— What this task involves —
Below are lines of data; restate word for word those running from the line containing "Use random number" to the line containing "Input file, in", inclusive, and no others.
——————
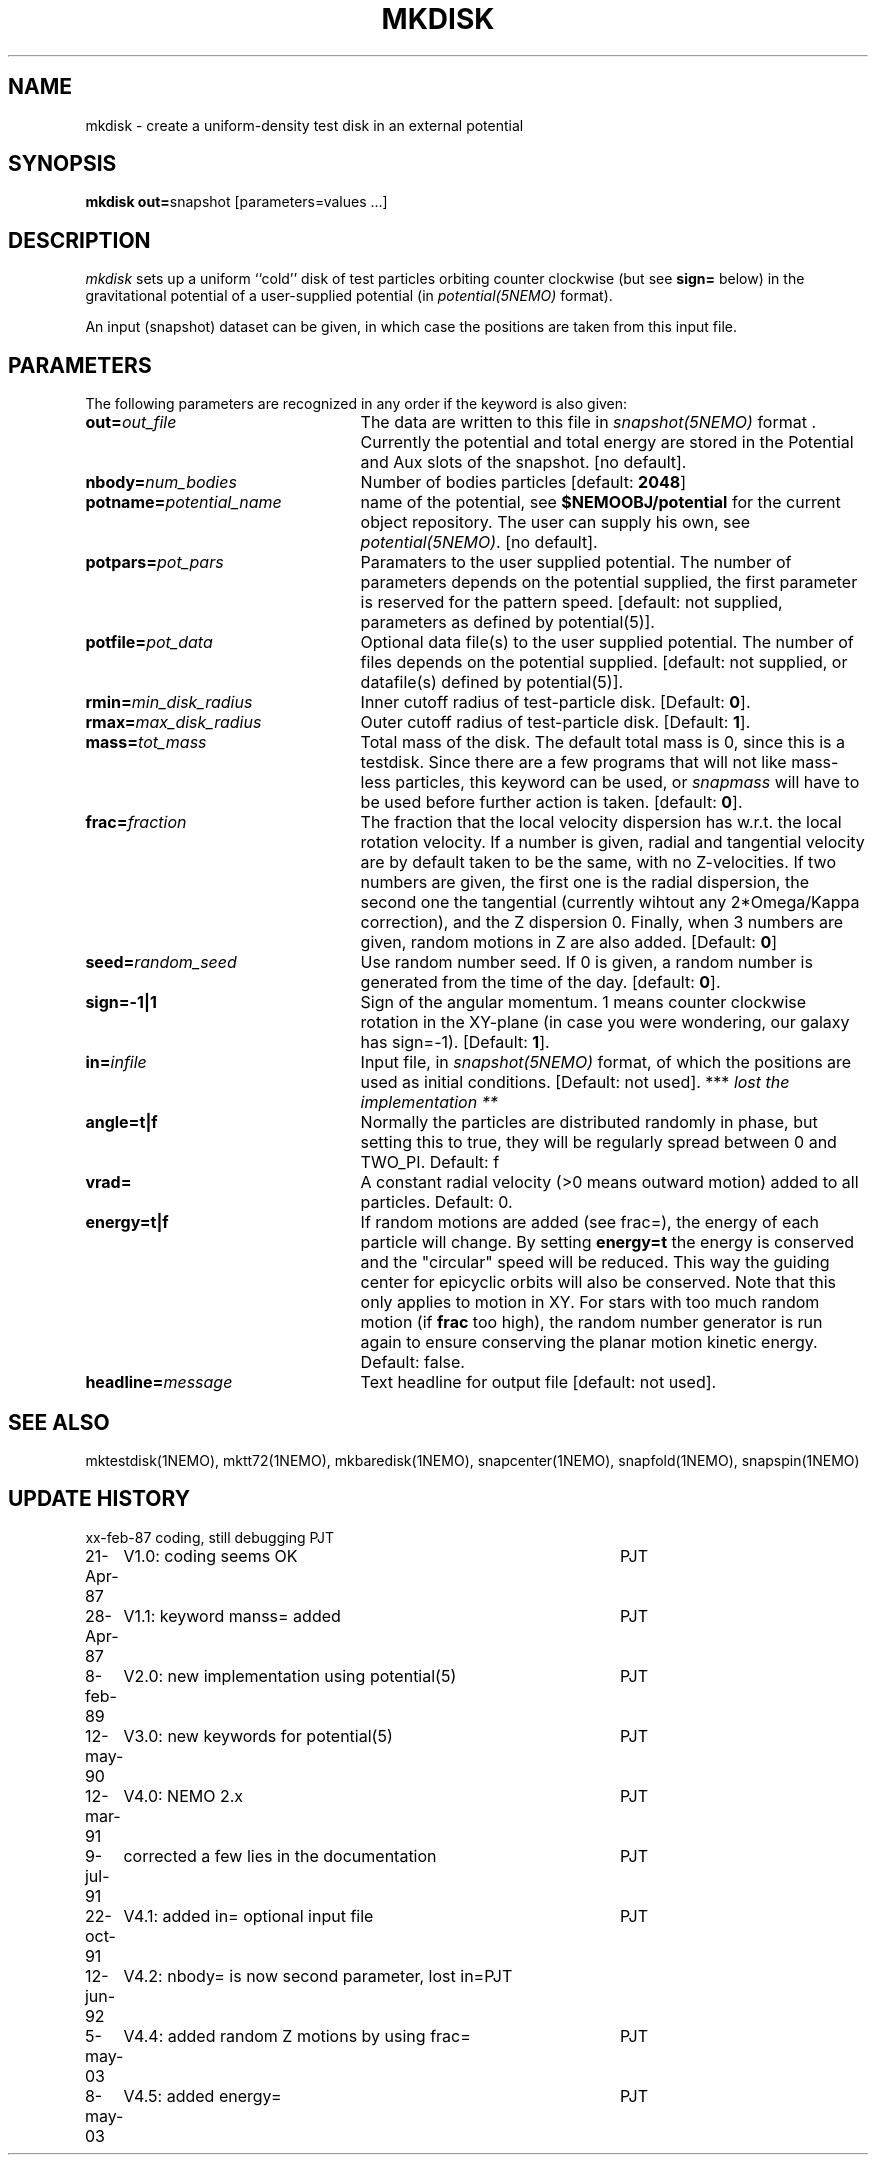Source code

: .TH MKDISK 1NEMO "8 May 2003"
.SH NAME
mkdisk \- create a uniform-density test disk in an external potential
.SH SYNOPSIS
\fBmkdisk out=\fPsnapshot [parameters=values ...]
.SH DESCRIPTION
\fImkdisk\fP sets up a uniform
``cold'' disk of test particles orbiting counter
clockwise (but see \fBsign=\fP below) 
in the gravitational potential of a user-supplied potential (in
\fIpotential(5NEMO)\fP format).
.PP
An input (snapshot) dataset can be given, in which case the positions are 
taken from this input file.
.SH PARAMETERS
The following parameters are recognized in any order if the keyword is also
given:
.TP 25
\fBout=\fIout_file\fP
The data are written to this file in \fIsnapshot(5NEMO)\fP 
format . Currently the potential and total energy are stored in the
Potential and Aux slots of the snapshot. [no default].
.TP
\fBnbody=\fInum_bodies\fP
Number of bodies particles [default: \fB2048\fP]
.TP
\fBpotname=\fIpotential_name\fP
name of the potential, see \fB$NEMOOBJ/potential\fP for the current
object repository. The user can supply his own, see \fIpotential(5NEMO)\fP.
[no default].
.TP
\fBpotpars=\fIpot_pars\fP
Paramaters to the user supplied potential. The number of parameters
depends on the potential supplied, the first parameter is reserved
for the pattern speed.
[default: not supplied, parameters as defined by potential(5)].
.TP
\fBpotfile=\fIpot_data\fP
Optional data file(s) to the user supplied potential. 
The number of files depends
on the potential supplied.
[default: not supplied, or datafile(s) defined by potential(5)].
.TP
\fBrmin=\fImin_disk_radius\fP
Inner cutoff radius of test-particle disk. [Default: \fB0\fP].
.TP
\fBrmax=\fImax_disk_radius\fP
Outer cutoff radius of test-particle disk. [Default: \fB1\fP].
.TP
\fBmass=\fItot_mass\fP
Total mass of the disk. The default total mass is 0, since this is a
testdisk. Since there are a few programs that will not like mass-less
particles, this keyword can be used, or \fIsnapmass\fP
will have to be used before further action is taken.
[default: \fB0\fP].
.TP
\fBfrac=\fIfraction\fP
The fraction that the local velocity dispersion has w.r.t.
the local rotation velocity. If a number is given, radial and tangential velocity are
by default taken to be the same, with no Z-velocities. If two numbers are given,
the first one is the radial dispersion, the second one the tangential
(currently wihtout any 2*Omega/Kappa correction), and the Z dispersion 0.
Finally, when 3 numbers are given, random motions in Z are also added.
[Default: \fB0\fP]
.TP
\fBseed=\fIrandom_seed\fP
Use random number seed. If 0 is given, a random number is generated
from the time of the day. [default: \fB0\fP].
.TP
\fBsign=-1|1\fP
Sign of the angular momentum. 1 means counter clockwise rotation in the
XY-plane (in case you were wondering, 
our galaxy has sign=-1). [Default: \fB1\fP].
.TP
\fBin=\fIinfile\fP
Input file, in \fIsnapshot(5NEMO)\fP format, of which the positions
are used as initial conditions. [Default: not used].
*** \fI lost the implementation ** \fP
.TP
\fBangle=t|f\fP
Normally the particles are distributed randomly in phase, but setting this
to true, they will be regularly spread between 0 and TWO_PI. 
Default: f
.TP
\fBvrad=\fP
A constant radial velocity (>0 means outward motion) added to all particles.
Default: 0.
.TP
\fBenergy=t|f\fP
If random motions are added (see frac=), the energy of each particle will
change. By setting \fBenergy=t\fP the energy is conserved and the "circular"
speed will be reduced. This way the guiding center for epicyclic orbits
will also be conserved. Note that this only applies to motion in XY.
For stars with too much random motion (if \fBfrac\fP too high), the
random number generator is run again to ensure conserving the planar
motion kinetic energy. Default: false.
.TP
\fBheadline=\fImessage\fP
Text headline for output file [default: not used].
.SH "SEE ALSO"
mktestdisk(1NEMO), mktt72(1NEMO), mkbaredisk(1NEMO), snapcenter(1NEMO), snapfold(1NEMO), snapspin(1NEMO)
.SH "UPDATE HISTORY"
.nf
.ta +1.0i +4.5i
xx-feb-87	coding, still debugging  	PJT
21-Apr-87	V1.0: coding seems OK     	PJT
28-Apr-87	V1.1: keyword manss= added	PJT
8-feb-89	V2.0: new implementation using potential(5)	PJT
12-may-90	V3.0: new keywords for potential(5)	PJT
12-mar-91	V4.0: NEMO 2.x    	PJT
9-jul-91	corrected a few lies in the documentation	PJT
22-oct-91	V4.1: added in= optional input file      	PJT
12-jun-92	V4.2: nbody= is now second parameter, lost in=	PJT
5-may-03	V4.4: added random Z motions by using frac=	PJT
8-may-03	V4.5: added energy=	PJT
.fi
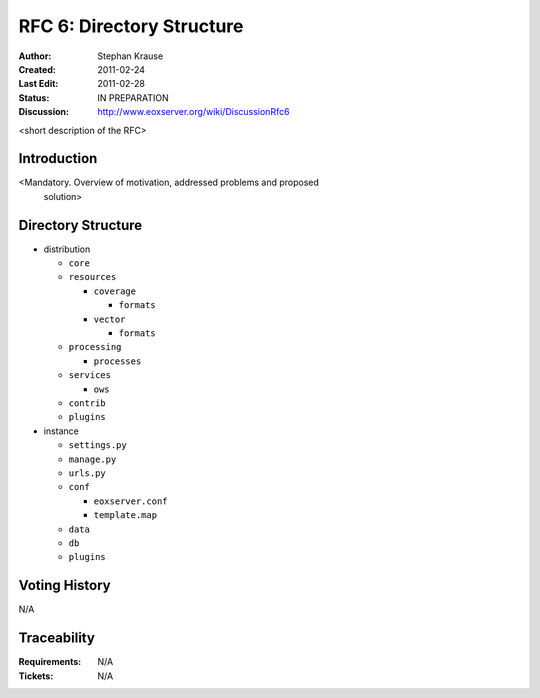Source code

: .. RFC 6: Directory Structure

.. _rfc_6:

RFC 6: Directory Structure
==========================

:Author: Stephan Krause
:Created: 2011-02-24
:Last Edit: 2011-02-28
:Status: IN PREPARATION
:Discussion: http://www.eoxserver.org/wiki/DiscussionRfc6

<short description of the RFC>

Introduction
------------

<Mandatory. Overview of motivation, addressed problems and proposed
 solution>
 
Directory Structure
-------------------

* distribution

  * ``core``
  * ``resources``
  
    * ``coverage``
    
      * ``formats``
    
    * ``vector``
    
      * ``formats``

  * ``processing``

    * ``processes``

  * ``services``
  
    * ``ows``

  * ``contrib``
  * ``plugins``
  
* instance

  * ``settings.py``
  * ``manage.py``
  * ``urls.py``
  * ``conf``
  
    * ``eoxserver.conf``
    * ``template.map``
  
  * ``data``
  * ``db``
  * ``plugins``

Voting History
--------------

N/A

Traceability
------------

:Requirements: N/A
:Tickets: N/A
——————
— Answer space —
Use random number seed. If 0 is given, a random number is generated
from the time of the day. [default: \fB0\fP].
.TP
\fBsign=-1|1\fP
Sign of the angular momentum. 1 means counter clockwise rotation in the
XY-plane (in case you were wondering, 
our galaxy has sign=-1). [Default: \fB1\fP].
.TP
\fBin=\fIinfile\fP
Input file, in \fIsnapshot(5NEMO)\fP format, of which the positions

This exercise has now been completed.